Stattdessen dominieren in der internationalen Klimapolitik NGOs, die partikulare Interessen vertreten, die Wettbewerbsdynamiken unterworfen sind und einen eurozentrischen Standard von Organisationskultur und Sprache besitzen. Greenpeace ist wenig demokratisch aufgebaut und ist hierarchisch organisiert, die Themen sind abhängig von den Vorgaben des internationalen Büros in Amsterdam und Mitglieder haben wenig bis kein Mitspracherecht. Zur Strategie des WWF gehören vor allem Zertifizierungen und Kooperationen mit Unternehmen, wie der Aufbau einer Regenwald-Stiftung im Fall von Krombacher [1]. Postkoloniale Stimmen betonen die Dominanz westlicher NGOs, die den Diskurs in und um die NGO-„Gemeinschaft“ prägen. Wissenschaftliche Expertise, das Sprechen der englischen Sprache, sowie eine professionelle, bürokratische und hierarchische Organisation stehen im Vordergrund bei der Auswahl, welche NGOs bei der nächsten Klimakonferenz anwesend sind und „angehört“ werden. Dabei versteht es sich, dass es oft Unterschiede zwischen einem „Anhören“ und einem „Zuhören“ gibt. Dazu sei kurz gesagt: NGOs haben kein aktives Recht, an zwischenstaatlichen und internationalen Verhandlungen teilzunehmen, sie dürfen lediglich Statements und Einschätzungen in Form von Anhörungen abliefern.
Daneben exisitiert ein Pluriversum an Ansätzen, Grassroot-Bewegungen, losen Netzwerken, kleineren NGOs ohne teure Umweltexpertise, aber mit hohemErfahrungswissen und weitere Organisationen, die gesellschaftliche Randgruppen, Minderheiten und Perspektiven von jungen Menschen repräsentieren. Jedoch werden Sie von den „Big Playern“ der Non-State-Actors weitesgehend ignoriert. Zeichnen sich auch hier koloniale Kontinuitäten und asymmetrische Süd-Nord-Beziehungen ab?
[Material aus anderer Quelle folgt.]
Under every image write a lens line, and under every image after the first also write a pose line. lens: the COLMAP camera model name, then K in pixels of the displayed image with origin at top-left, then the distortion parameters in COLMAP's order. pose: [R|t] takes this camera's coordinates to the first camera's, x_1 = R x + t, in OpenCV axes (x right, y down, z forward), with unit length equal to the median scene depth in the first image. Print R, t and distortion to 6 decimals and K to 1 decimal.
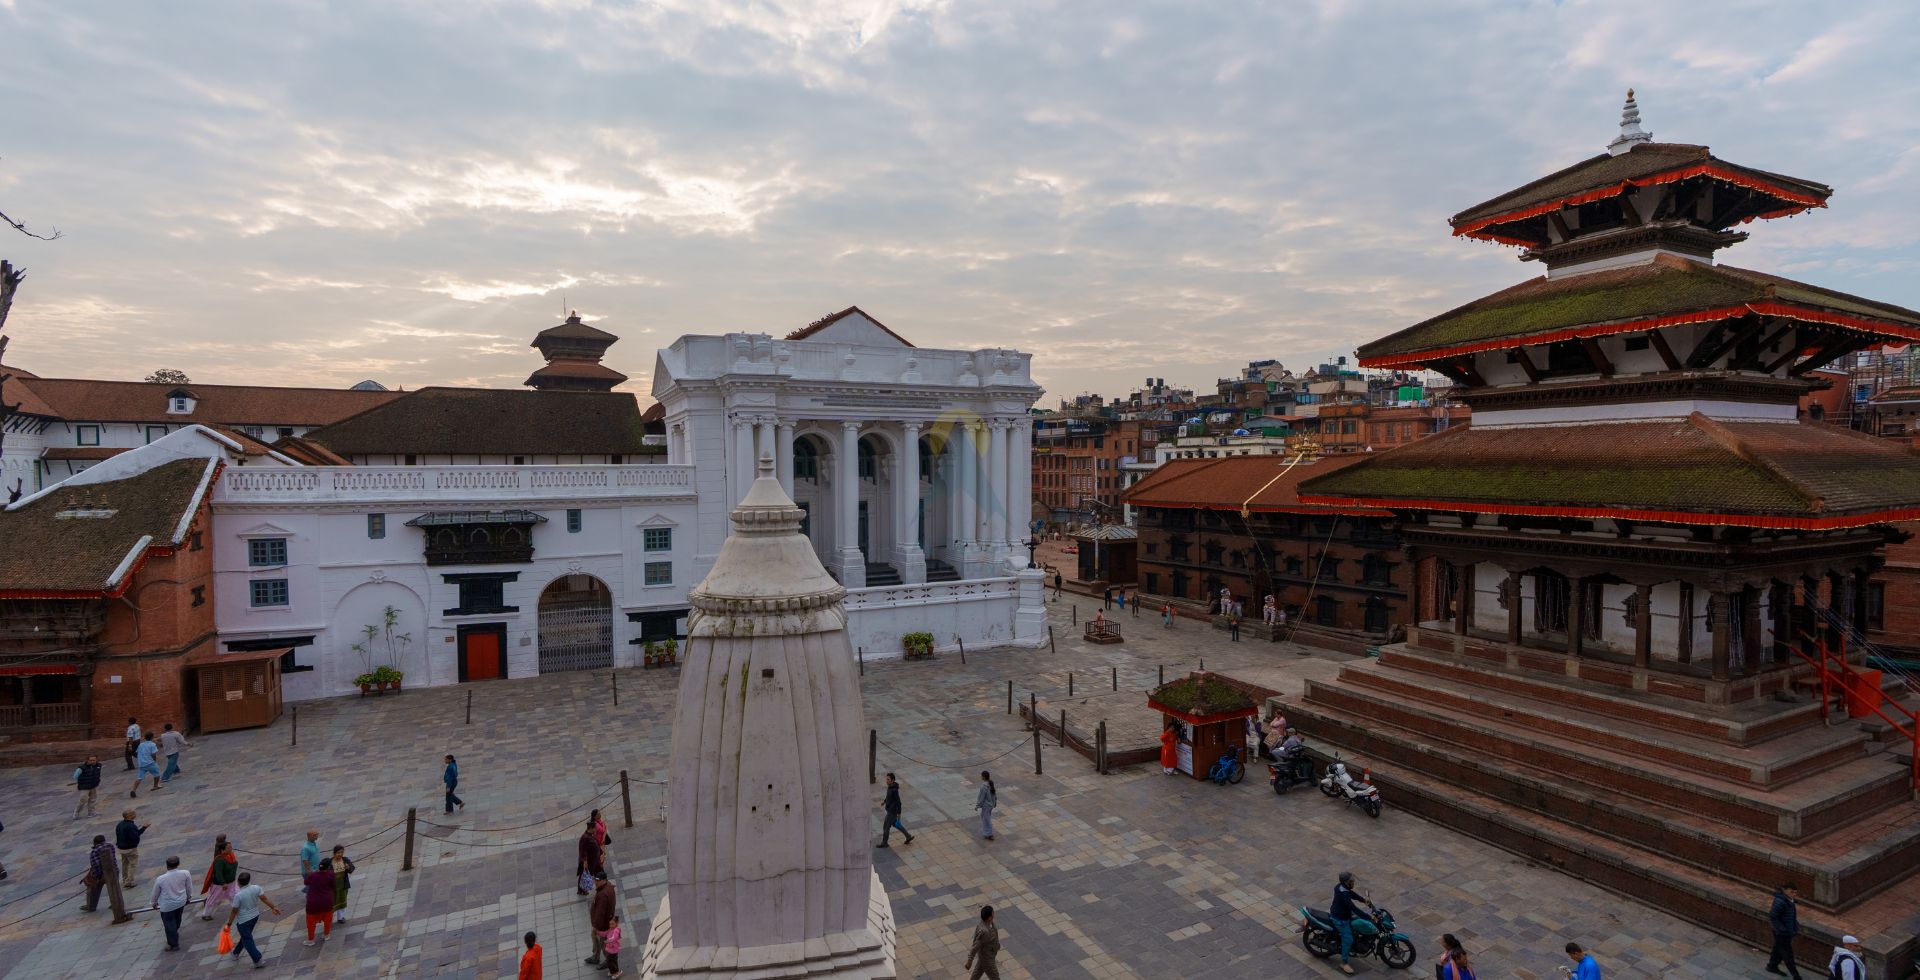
lens RADIAL K [[853.9, 0, 960.5], [0, 853.9, 488.6], [0, 0, 1]] dist [0.016527, 0.000793]
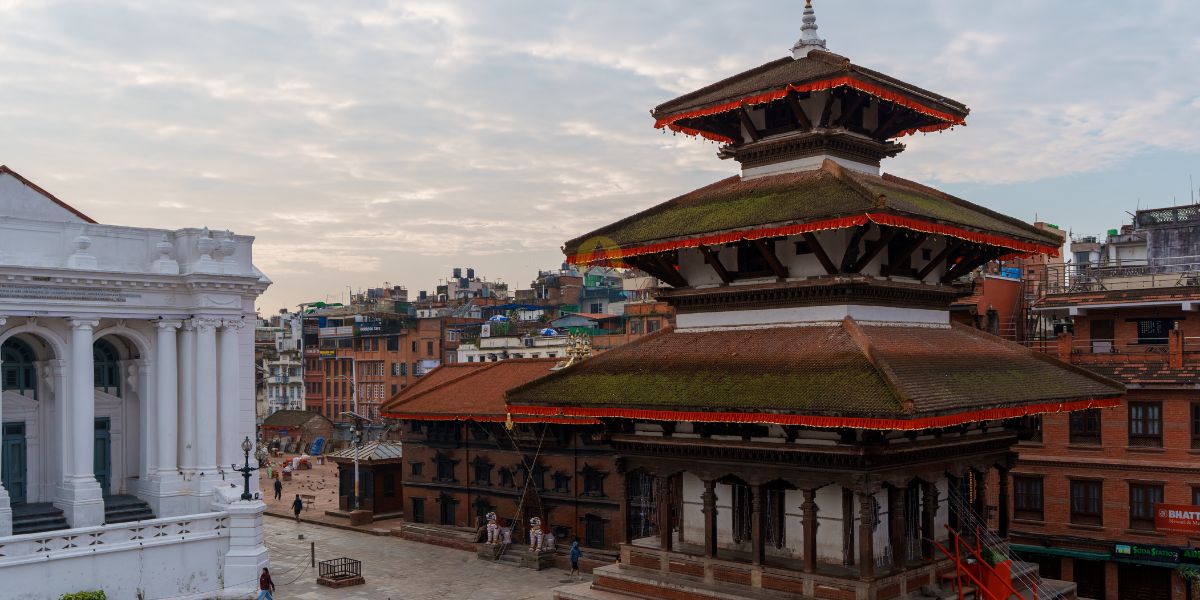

Climate Action Network und Climate Justice Now Network
Die Gemeinschaft der nicht-staatlichen klimapolitischen Akteur*innen teilt sich in mehr oder weniger zwei großer Lager. Auf der einen Seite setzt das 1989 gegründete Climate Action Network (CAN) mit Haupsitz in Bonn auf technische Lösungen, eine hohe Priorisierung finanzieller Mittel, marktbasierte Instrumente und verzichtet auf die Einbettung in einen größeren gesellschaftlichen Kontext. Andere Stimmen aus dem gleichen Lager, welche auf eine Regulierung der Klimakrise durch Kooperation sehen, setzten auf eine stärkere Verrechtlichung und stärkere Regulierung von Unternehmen. Unter dieses Netzwerk fallen 150 Organisationen aus Europa und den USA, zum Beispiel der WWF und Greenpeace.
Auf der anderen Seite sieht das Climate-Justice-Now-Netzwerk (CJN) den Klimawandel vor allem durch Macht- und Herrschaftsmechanismen vorangetrieben. Es kritisiert die kapitalistischen Verteilungs-, Produktions-, und Verbrauchsformen, die mit einer globalen Ungerechtigkeit einhergehen. Ihr Lösungsansatz: Systemwandel durch Konfrontation. Sie arbeiten intersektional und eng mit globalisierungskritischen Bewerbungen und entwicklungspolitischen Themenfeldern zusammen und fordern neben Umwelt– auch soziale und Geschlechtergerechtigkeit [2]. Unter dieses Netzwerk fallen die lateinamerikanische Bewegung La Via Campensina, das Indigenous–Environmental–Network, die Canadian–Youth–Climate–Coalition, ATTAC oder der Verein Gendercc- Women for Climate Justice.
Es stellt sich nun die Frage: Ist es so relevant, sich über die Aufteilung dieser Lager genauer Gedanken zu machen anstatt konkrete Lösungsstratgien von Problemen globalen Ausmaßes zu diskutieren? Sollten wir gemeinsam für eine lebenswerte Zukunft kämpfen oder scheint ein gemeinsamer Kampf schier unmöglich zu sein? Eine abschließende Antwort ist schwer zu fällen und wie so oft ist eine ausführliche Diskussion angemessen – momentan natürlich überwiegend im digitalen Raum! Was wir dabei nicht vergessen dürfen: Eine stetige kritische Selbstreflexion eigener Ansätze und Denkweisen.